Conclusion for this group:
These companies represent the only realistic path to 10× returns, but with elevated execution and financing risks.
4. The overlooked winners: fuel, uranium, and infrastructure
A critical but often underestimated insight is that reactor developers are only one part of the value chain.
Fuel and enrichment
SMRs require HALEU (high-assay low-enriched uranium), creating a supply bottleneck and potential pricing power.
Uranium producers
If SMRs scale globally, uranium demand will rise structurally.
Utilities adopting SMRs
Utilities provide more stable exposure, as discussed in Constellation Energy Corporation (CEG): Outlook on Core Growth Engines, Emerging Risks, Bull vs Bear Case, and Long-Term Investor Value (The Finance Compass).
5. What actually drives 5-10× returns (2026 – 2035)
Across all categories, the same catalysts determine long-term outcomes:
1. First commercial deployment
The first company to deliver a functioning, grid-connected SMR will unlock global demand.
2. Regulatory approval
Licensing – not technology – is the primary bottleneck.
3. Manufacturing scale
Mass production (factory-built reactors) is essential for cost reduction.

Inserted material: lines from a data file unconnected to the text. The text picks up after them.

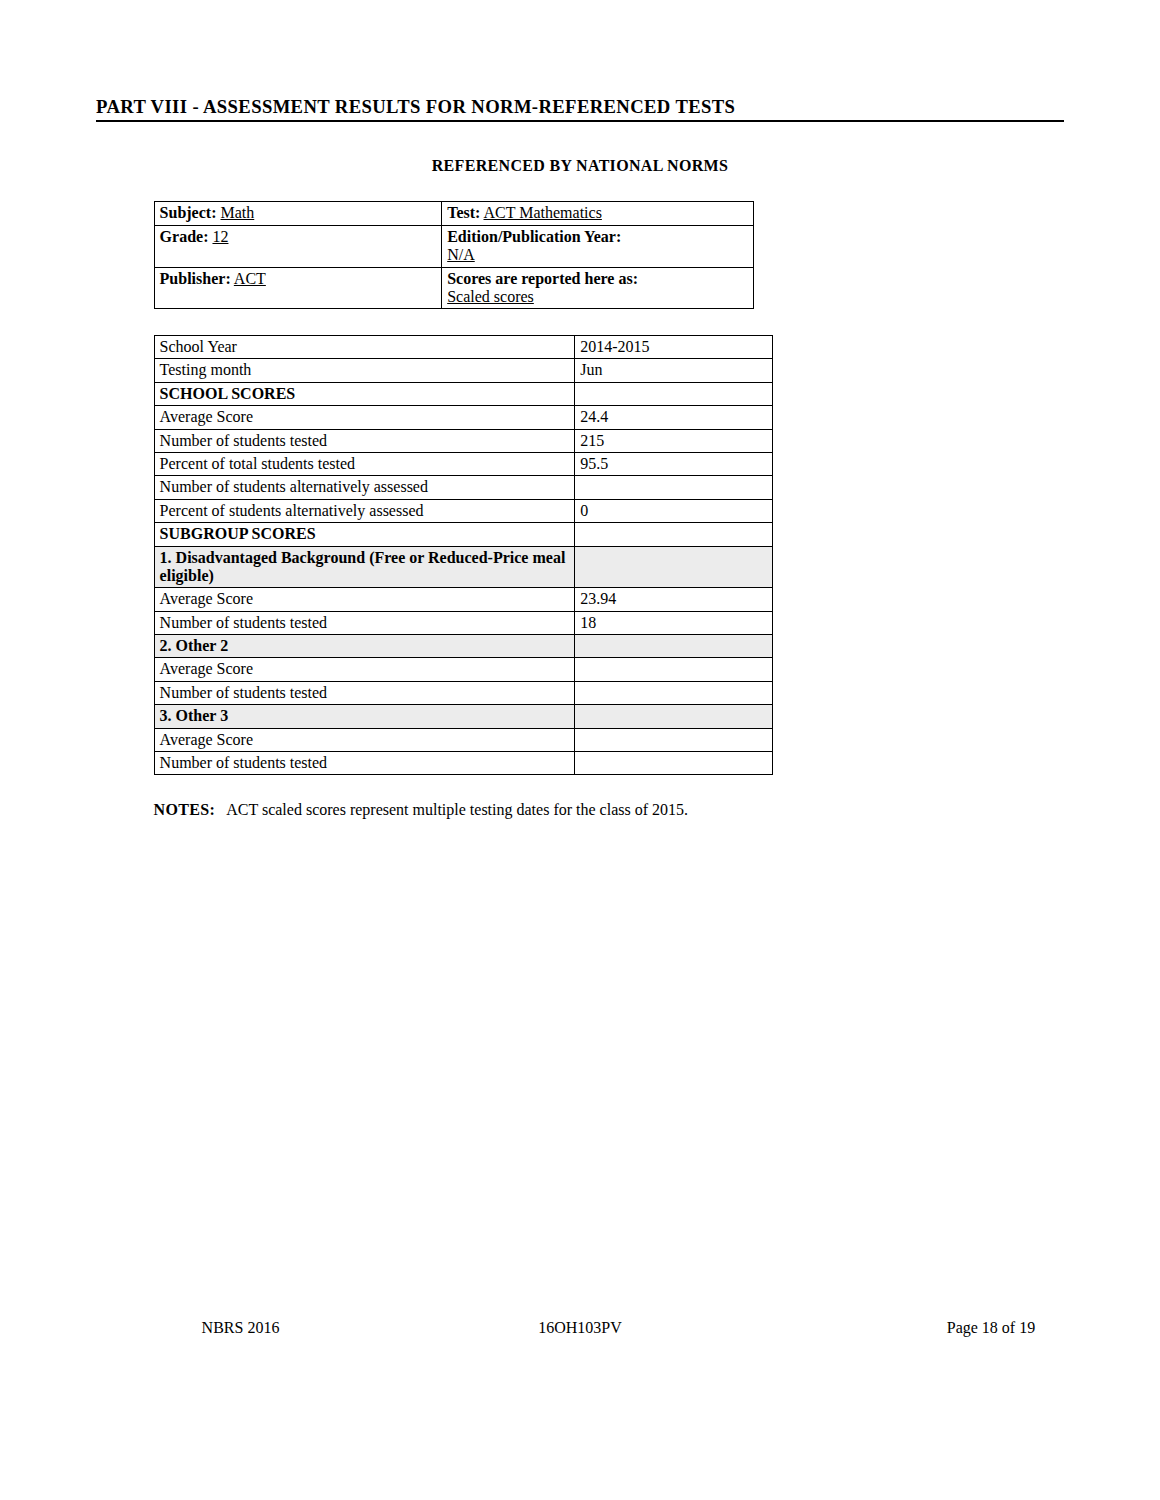PART VIII - ASSESSMENT RESULTS FOR NORM-REFERENCED TESTS
REFERENCED BY NATIONAL NORMS
| Subject: Math | Test: ACT Mathematics |
| Grade: 12 | Edition/Publication Year: N/A |
| Publisher: ACT | Scores are reported here as: Scaled scores |
| School Year | 2014-2015 |
| Testing month | Jun |
| SCHOOL SCORES | |
| Average Score | 24.4 |
| Number of students tested | 215 |
| Percent of total students tested | 95.5 |
| Number of students alternatively assessed | |
| Percent of students alternatively assessed | 0 |
| SUBGROUP SCORES | |
| 1. Disadvantaged Background (Free or Reduced-Price meal eligible) | |
| Average Score | 23.94 |
| Number of students tested | 18 |
| 2. Other 2 | |
| Average Score | |
| Number of students tested | |
| 3. Other 3 | |
| Average Score | |
| Number of students tested | |
NOTES: ACT scaled scores represent multiple testing dates for the class of 2015.
| NBRS 2016 | 16OH103PV | Page 18 of 19 |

4. AI-driven energy demand
The exponential growth of AI infrastructure – highlighted in NVIDIA’s AI Dominance: A Growth Story with Long-Term Investment Potential (The Finance Compass) – is creating unprecedented electricity demand, positioning SMRs as a baseload solution.
5. Government support
Public funding and policy frameworks remain decisive.
Final conclusion
The SMR sector is transitioning from experimental technology to deployable infrastructure. Unlike previous clean energy cycles, this one is driven by structural demand – AI, electrification, and energy security.
The most likely outcome is a multi-layered ecosystem:
- Large incumbents dominate deployment
- Hybrid players capture scalable market share
- A small number of disruptors generate outsized returns
For investors targeting 5-10× returns by 2035, the key inflection point is clear:
the first successful commercial reactor deployment.
In nuclear energy, that milestone changes everything – once a design is proven, global replication follows, and valuations can reprice dramatically.
*Disclaimer: This content is for informational and educational purposes only and does not constitute financial, investment, or legal advice. Investing in equities, especially in emerging sectors like nuclear energy and SMRs, involves significant risk, including the potential loss of capital. Always conduct your own research or consult a qualified financial advisor before making investment decisions.